I believe, the model which is present on default device (GPU-0) will be saved in the checkpoint, Right?

seungjun · October 5, 2020, 3:09am

Yes, for DataParallel, if you save by torch.save(model.state_dict()), it will save parameters on GPU 0.

But the parameters will be saved under model.module which cannot be loaded to non-DataParallel formats. That’s why I suggest the above code that makes saving/loading compatible with nn.Module format and nn.DataParallel format.

If you use DistributedDataParallel, you should only save parameters from local rank 0. Otherwise, each DDP process will try to save model on each GPU and overwrite each other.

gnadaf · October 5, 2020, 3:33am

Thanks for detailed info.

Having deep insight, we know models are replicated in DataParallel(), and the weights of both models are the same.

Where or in which code part, model weights are updated? ?(in parallel_apply() models are replicated)

Which model’s weight is saved in checkpoint? (GPU-0 model weights and GPU-1 model weights)

model present on GPU-0 weights saved in checkpoint OR model present on GPU-1 weights are saved in checkpoint?

gnadaf · October 5, 2020, 3:33am

Thanks for detailed info.

Having deep insight, we know models are replicated in DataParallel(), and the weights of both models are the same.

Where or in which code part, model weights are updated? ?(in parallel_apply() models are replicated)

Which model’s weight is saved in checkpoint? (GPU-0 model weights and GPU-1 model weights)

model present on GPU-0 weights saved in checkpoint OR model present on GPU-1 weights are saved in checkpoint?

seungjun · October 6, 2020, 3:03am

It would be a good idea to review the blog post suggested by ptrblck above.
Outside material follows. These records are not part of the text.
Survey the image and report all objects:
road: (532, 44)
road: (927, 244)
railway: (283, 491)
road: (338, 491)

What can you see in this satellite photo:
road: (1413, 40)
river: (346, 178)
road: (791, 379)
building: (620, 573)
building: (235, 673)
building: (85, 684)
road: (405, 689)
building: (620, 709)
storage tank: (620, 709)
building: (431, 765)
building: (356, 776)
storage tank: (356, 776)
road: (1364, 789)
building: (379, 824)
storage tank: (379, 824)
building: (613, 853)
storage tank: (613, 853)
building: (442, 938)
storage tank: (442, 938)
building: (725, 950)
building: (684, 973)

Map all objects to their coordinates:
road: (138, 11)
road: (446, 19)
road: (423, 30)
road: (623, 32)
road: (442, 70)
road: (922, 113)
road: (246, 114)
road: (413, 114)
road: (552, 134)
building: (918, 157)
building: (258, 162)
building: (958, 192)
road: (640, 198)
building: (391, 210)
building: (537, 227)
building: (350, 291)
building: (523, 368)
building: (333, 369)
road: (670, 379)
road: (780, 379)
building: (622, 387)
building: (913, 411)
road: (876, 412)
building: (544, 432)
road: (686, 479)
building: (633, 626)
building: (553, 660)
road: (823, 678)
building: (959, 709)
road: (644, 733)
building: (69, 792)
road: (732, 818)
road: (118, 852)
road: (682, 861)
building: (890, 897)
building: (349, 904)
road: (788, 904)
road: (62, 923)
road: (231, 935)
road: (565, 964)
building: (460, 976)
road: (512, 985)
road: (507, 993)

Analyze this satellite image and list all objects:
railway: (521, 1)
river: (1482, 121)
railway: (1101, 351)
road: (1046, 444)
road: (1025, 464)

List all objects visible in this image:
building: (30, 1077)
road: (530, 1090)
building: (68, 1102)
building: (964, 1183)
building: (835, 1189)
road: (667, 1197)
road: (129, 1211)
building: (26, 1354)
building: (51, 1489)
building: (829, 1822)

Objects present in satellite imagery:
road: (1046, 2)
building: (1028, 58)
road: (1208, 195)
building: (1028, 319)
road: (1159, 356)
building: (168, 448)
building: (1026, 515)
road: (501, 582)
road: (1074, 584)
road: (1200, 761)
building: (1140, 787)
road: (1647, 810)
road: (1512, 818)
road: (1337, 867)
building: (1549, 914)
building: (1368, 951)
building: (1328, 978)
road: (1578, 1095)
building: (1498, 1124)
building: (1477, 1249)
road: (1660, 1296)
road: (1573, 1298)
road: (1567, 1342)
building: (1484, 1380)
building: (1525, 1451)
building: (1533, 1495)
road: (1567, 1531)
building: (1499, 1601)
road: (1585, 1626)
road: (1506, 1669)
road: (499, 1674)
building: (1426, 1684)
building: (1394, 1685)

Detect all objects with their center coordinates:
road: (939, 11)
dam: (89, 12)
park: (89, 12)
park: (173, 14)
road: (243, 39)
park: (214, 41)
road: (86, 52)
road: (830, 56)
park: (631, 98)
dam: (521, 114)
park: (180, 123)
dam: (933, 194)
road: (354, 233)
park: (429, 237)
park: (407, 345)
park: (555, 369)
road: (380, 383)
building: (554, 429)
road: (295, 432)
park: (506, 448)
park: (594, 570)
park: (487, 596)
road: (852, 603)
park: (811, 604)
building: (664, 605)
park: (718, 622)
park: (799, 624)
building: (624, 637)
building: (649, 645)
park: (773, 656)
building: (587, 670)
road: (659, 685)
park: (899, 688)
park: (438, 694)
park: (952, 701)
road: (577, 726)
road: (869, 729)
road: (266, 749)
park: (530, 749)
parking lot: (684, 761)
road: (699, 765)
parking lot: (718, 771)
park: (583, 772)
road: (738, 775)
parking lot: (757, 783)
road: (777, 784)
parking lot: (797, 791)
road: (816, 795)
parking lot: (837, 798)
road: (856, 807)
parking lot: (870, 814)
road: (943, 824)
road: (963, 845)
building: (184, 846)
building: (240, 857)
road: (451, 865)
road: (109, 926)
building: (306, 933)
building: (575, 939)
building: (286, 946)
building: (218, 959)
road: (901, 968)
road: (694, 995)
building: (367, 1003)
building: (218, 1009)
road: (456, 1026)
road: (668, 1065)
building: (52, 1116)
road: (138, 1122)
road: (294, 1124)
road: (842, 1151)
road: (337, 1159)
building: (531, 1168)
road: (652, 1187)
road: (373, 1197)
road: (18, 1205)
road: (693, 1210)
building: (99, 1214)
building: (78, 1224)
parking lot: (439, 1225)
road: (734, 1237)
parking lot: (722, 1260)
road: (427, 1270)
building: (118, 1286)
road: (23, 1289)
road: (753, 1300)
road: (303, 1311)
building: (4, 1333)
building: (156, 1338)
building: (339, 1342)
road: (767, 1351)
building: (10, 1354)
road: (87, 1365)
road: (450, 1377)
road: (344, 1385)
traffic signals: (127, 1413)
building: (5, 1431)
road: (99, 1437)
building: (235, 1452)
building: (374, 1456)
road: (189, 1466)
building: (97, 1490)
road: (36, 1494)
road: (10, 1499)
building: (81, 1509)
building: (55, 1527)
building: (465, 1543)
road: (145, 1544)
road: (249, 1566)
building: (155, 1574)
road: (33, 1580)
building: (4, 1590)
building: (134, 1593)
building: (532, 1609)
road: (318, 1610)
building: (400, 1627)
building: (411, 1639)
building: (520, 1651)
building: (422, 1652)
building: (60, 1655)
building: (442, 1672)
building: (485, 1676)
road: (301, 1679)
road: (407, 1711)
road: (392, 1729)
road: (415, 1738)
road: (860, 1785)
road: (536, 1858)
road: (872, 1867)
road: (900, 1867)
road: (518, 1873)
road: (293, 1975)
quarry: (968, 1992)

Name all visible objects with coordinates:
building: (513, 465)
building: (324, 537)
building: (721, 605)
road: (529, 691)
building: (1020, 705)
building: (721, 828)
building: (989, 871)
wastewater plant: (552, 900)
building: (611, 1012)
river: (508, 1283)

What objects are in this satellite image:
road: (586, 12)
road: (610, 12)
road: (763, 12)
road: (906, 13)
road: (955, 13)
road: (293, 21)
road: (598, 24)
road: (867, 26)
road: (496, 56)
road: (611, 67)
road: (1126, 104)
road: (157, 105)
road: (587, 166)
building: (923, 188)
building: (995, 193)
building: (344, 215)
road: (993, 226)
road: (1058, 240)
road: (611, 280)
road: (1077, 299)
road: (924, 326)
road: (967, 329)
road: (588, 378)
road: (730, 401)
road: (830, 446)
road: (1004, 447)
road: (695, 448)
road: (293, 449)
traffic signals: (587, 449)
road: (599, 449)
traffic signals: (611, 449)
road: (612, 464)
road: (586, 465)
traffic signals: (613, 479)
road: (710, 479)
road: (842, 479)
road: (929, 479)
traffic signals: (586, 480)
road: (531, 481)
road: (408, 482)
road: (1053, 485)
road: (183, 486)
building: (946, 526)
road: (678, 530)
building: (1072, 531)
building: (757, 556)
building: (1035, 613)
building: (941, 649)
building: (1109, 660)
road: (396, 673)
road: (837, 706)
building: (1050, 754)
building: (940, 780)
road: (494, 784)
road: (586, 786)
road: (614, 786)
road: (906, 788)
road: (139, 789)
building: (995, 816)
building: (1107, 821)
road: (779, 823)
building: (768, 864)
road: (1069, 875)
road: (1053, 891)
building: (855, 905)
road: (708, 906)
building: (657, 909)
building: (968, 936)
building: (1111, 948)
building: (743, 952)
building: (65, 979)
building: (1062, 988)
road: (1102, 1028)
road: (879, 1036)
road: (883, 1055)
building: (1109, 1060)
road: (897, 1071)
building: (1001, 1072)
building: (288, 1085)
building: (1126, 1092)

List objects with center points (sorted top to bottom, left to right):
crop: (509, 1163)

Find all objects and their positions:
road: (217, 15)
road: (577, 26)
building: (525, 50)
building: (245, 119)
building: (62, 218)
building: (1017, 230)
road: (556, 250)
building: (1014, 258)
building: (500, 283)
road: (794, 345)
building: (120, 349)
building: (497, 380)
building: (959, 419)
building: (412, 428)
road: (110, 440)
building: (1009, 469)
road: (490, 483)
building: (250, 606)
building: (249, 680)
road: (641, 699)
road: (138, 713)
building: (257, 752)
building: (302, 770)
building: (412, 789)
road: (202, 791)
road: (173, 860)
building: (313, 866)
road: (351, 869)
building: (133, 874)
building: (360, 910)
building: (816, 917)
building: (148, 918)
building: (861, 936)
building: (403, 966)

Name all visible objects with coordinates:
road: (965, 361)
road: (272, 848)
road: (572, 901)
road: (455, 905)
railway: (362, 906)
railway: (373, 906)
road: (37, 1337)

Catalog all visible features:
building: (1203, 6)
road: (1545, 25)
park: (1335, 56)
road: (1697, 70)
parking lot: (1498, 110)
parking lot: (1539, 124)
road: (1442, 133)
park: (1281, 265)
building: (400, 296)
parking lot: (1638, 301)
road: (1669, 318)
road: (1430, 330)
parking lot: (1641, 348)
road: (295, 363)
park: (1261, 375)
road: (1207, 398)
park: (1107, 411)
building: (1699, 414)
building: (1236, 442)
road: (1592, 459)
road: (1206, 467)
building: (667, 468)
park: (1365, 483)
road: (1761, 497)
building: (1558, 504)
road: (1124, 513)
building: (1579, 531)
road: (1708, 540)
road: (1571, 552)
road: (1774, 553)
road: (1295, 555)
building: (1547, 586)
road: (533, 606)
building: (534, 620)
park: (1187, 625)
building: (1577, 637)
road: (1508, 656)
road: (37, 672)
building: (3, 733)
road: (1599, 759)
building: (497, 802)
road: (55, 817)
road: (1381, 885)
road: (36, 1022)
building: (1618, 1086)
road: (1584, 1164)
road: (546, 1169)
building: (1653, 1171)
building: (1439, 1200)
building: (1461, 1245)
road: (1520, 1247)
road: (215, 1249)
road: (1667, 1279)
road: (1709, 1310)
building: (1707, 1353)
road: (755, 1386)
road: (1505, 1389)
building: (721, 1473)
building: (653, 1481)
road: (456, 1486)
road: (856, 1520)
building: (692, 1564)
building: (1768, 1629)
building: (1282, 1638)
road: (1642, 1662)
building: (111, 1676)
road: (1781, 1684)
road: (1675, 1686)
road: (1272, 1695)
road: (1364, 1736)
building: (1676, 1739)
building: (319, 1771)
In DataParallel, parallel_apply does not perform parameter update or synchronization.
replicate function synchronizes model parameters across GPUs.
dataparallel forward

As I noted, weights on GPU 0 is saved.
You can almost consider weights on other GPUs to be not really there constantly. Parameters on other GPUS are only created just before their forward computation by the above replicate function. And the replicate function is called at every forward call.

gnadaf · October 22, 2020, 2:15pm

Can’t we load nn.DataParallel format checkpoint to nn.Module format model?
Is it an issue present in Pytorch checkpoint?

seungjun · October 23, 2020, 1:32am

No. It is not an issue.
nn.DataParallel saves the parameters under self.module.
For example, let’s assume your original single-gpu model had self.conv layer.
In your DataParallel model, it will move to self.module.conv.
That’s why I recommend saving self.module.state_dict() as in the above example code.

gnadaf · October 26, 2020, 2:32pm

Thanks @seungjun for the detailed Info